Task to complete:
Please find every line in the records below that contains the word "CROSS", and copy it.

Dataset entries:
________________

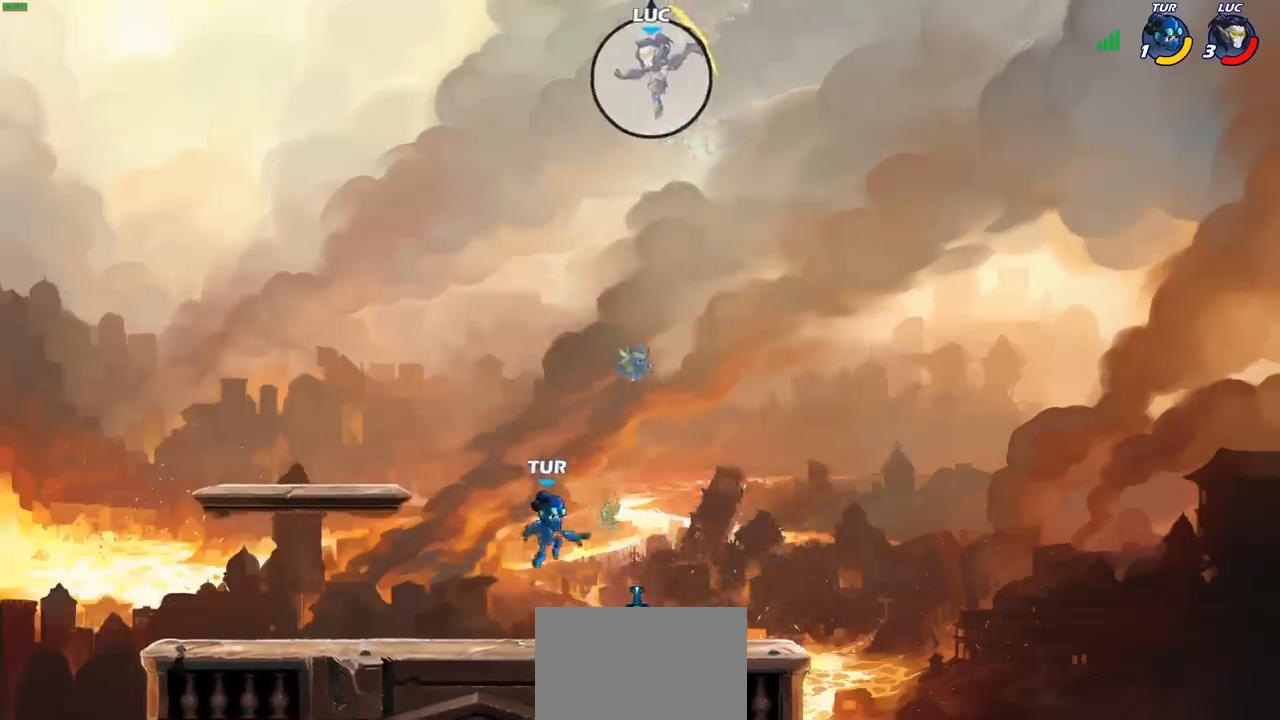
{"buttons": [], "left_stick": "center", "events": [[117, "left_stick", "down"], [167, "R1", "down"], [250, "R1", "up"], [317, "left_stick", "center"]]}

________________

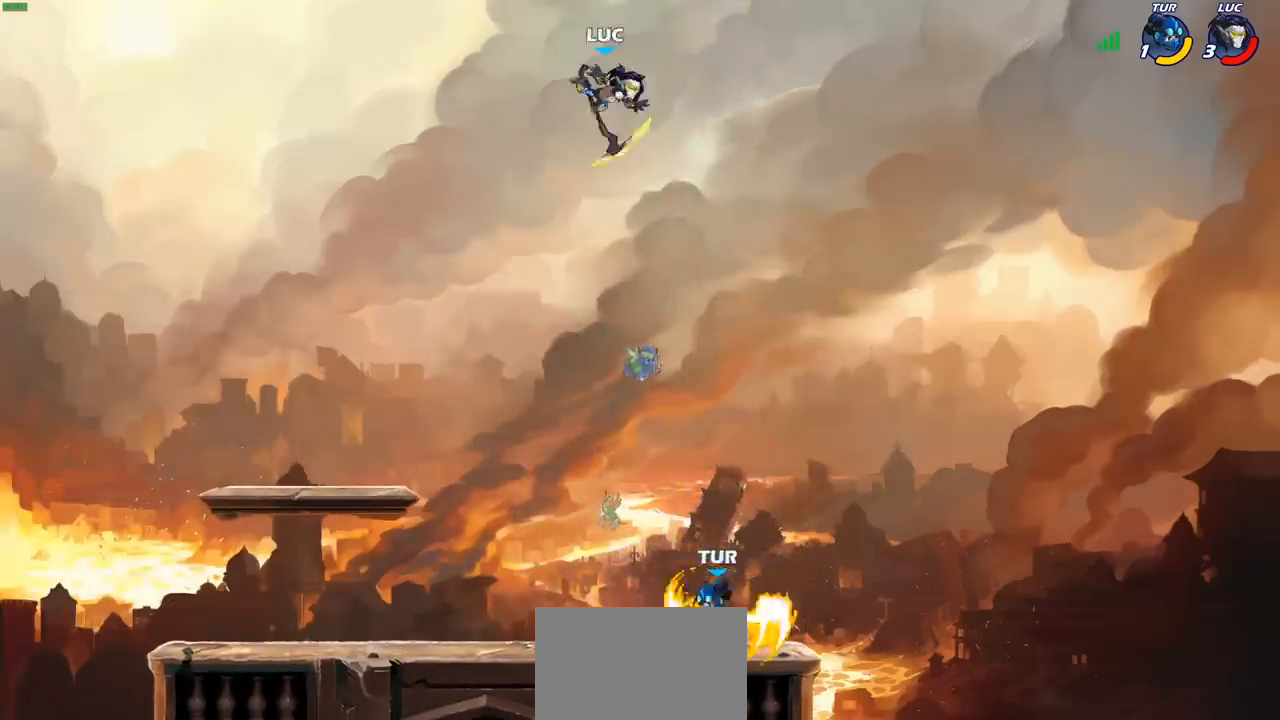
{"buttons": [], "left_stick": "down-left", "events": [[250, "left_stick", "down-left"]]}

________________

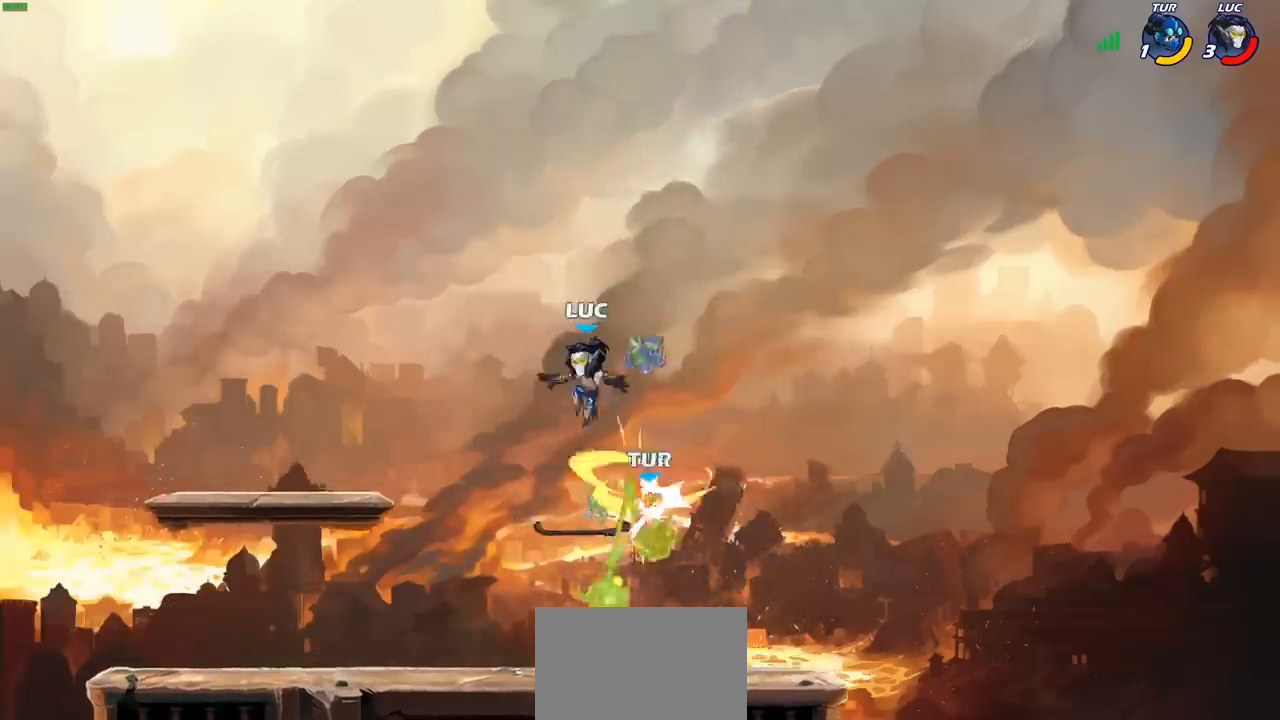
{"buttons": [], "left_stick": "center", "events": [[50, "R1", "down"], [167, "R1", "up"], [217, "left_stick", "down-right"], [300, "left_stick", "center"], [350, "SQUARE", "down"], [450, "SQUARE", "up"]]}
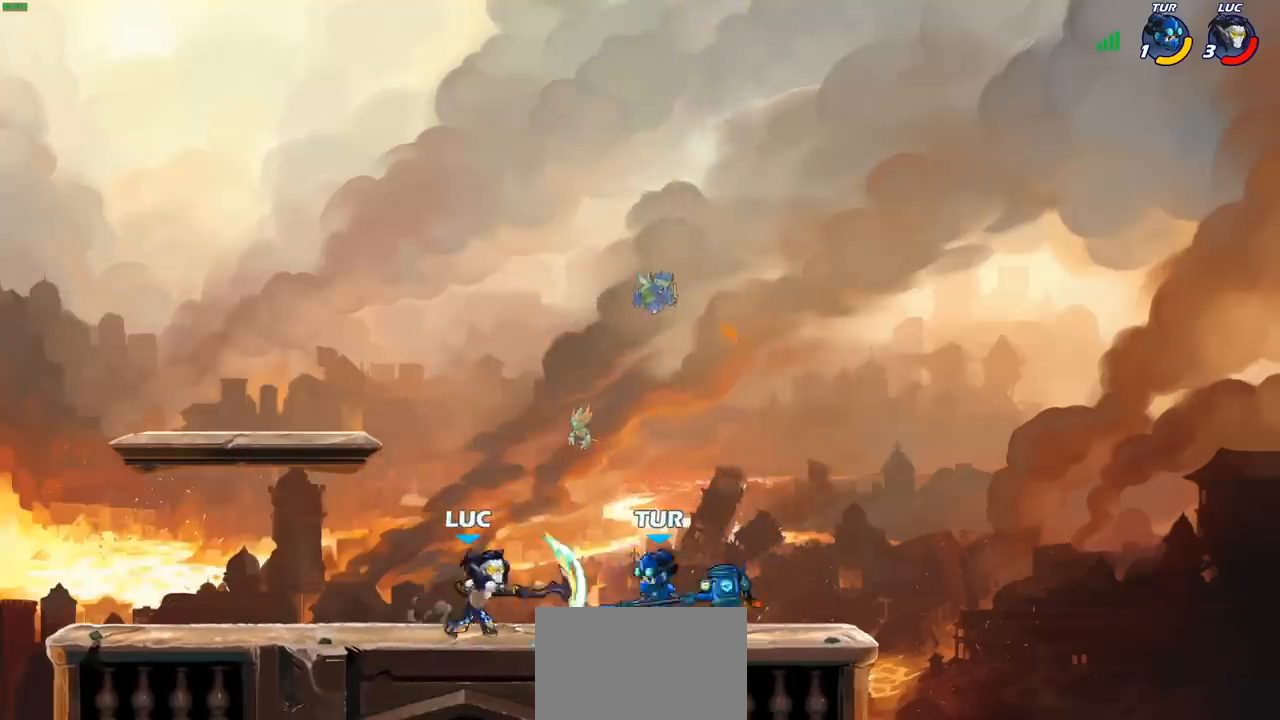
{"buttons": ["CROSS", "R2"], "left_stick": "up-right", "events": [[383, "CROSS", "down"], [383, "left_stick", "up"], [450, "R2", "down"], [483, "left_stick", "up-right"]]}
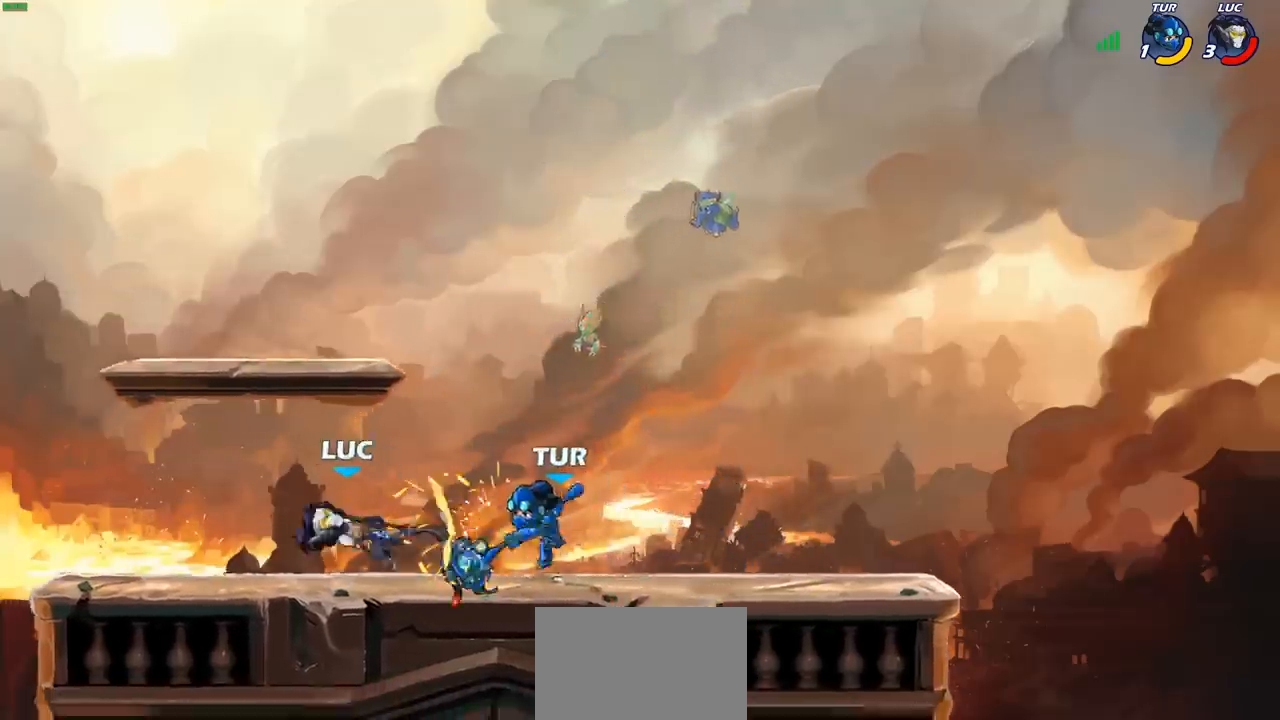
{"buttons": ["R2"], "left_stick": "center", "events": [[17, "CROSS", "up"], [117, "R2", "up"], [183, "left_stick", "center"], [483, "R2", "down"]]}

________________

Result:
{"buttons": ["CROSS", "R2"], "left_stick": "up-right", "events": [[383, "CROSS", "down"], [383, "left_stick", "up"], [450, "R2", "down"], [483, "left_stick", "up-right"]]}
{"buttons": ["R2"], "left_stick": "center", "events": [[17, "CROSS", "up"], [117, "R2", "up"], [183, "left_stick", "center"], [483, "R2", "down"]]}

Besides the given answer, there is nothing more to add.